Your objective =>
Edit the entries below by changing "admin" to "editor" and keeping every other line as it is. Leave the pictures out of your version.

Stored data entries
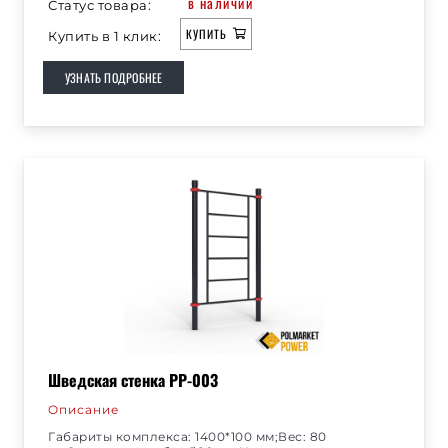
в наличии
Статус товара:
КУПИТЬ
Купить в 1 клик:
УЗНАТЬ ПОДРОБНЕЕ
Шведская стенка РР-003
Описание
Габариты комплекса: 1400*100 мм;Вес: 80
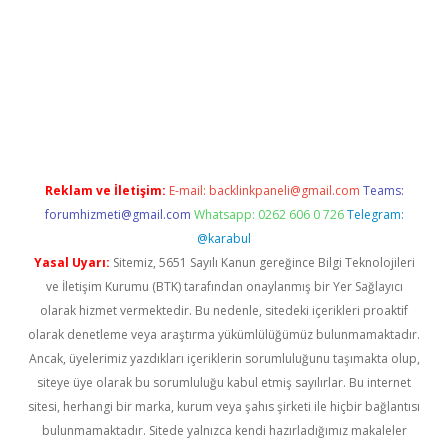
mi
elexbetgiris.org
Reklam ve İletişim:
E-mail:
backlinkpaneli@gmail.com
Teams:
forumhizmeti@gmail.com
Whatsapp: 0262 606 0 726
Telegram:
@karabul
Yasal Uyarı:
Sitemiz, 5651 Sayılı Kanun gereğince Bilgi Teknolojileri
ve İletişim Kurumu (BTK) tarafından onaylanmış bir Yer Sağlayıcı
olarak hizmet vermektedir. Bu nedenle, sitedeki içerikleri proaktif
olarak denetleme veya araştırma yükümlülüğümüz bulunmamaktadır.
Ancak, üyelerimiz yazdıkları içeriklerin sorumluluğunu taşımakta olup,
siteye üye olarak bu sorumluluğu kabul etmiş sayılırlar. Bu internet
sitesi, herhangi bir marka, kurum veya şahıs şirketi ile hiçbir bağlantısı
bulunmamaktadır. Sitede yalnızca kendi hazırladığımız makaleler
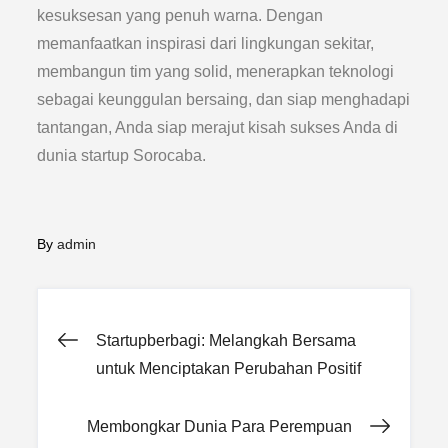
kesuksesan yang penuh warna. Dengan
memanfaatkan inspirasi dari lingkungan sekitar,
membangun tim yang solid, menerapkan teknologi
sebagai keunggulan bersaing, dan siap menghadapi
tantangan, Anda siap merajut kisah sukses Anda di
dunia startup Sorocaba.
By
admin
Post
Startupberbagi: Melangkah Bersama
untuk Menciptakan Perubahan Positif
navigation
Membongkar Dunia Para Perempuan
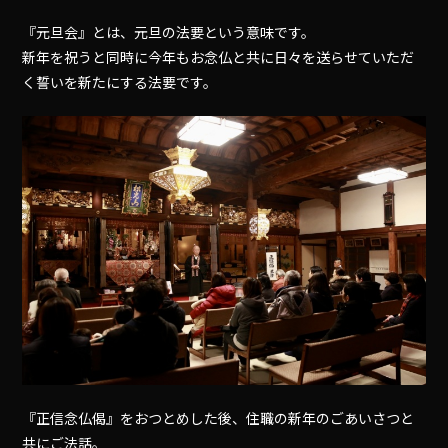
『元旦会』とは、元旦の法要という意味です。
新年を祝うと同時に今年もお念仏と共に日々を送らせていただ
く誓いを新たにする法要です。
『正信念仏偈』をおつとめした後、住職の新年のごあいさつと
共にご法話。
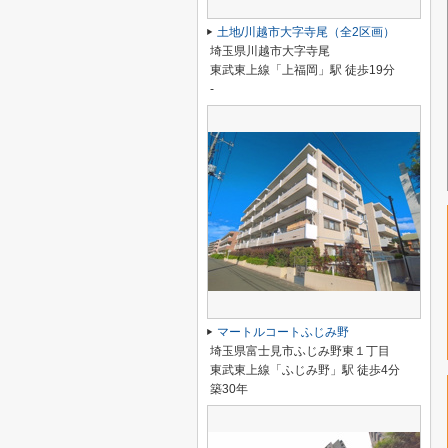
土地/川越市大字寺尾（全2区画）
埼玉県川越市大字寺尾
東武東上線「上福岡」駅 徒歩19分
-
マートルコートふじみ野
埼玉県富士見市ふじみ野東１丁目
東武東上線「ふじみ野」駅 徒歩4分
築30年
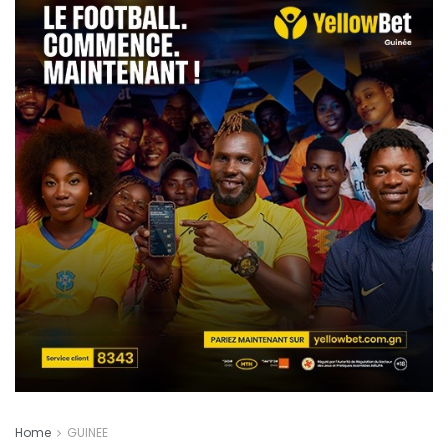
Home
GUINEE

Solved problem =>
в наличии
Статус товара:
КУПИТЬ
Купить в 1 клик:
УЗНАТЬ ПОДРОБНЕЕ
Шведская стенка РР-003
Описание
Габариты комплекса: 1400*100 мм;Вес: 80
mi
elexbetgiris.org
Reklam ve İletişim:
E-mail:
backlinkpaneli@gmail.com
Teams:
forumhizmeti@gmail.com
Whatsapp: 0262 606 0 726
Telegram:
@karabul
Yasal Uyarı:
Sitemiz, 5651 Sayılı Kanun gereğince Bilgi Teknolojileri
ve İletişim Kurumu (BTK) tarafından onaylanmış bir Yer Sağlayıcı
olarak hizmet vermektedir. Bu nedenle, sitedeki içerikleri proaktif
olarak denetleme veya araştırma yükümlülüğümüz bulunmamaktadır.
Ancak, üyelerimiz yazdıkları içeriklerin sorumluluğunu taşımakta olup,
siteye üye olarak bu sorumluluğu kabul etmiş sayılırlar. Bu internet
sitesi, herhangi bir marka, kurum veya şahıs şirketi ile hiçbir bağlantısı
bulunmamaktadır. Sitede yalnızca kendi hazırladığımız makaleler
kesuksesan yang penuh warna. Dengan
memanfaatkan inspirasi dari lingkungan sekitar,
membangun tim yang solid, menerapkan teknologi
sebagai keunggulan bersaing, dan siap menghadapi
tantangan, Anda siap merajut kisah sukses Anda di
dunia startup Sorocaba.
By
editor
Post
Startupberbagi: Melangkah Bersama
untuk Menciptakan Perubahan Positif
navigation
Membongkar Dunia Para Perempuan
『元旦会』とは、元旦の法要という意味です。
新年を祝うと同時に今年もお念仏と共に日々を送らせていただ
く誓いを新たにする法要です。
『正信念仏偈』をおつとめした後、住職の新年のごあいさつと
共にご法話。
土地/川越市大字寺尾（全2区画）
埼玉県川越市大字寺尾
東武東上線「上福岡」駅 徒歩19分
-
マートルコートふじみ野
埼玉県富士見市ふじみ野東１丁目
東武東上線「ふじみ野」駅 徒歩4分
築30年
Home
GUINEE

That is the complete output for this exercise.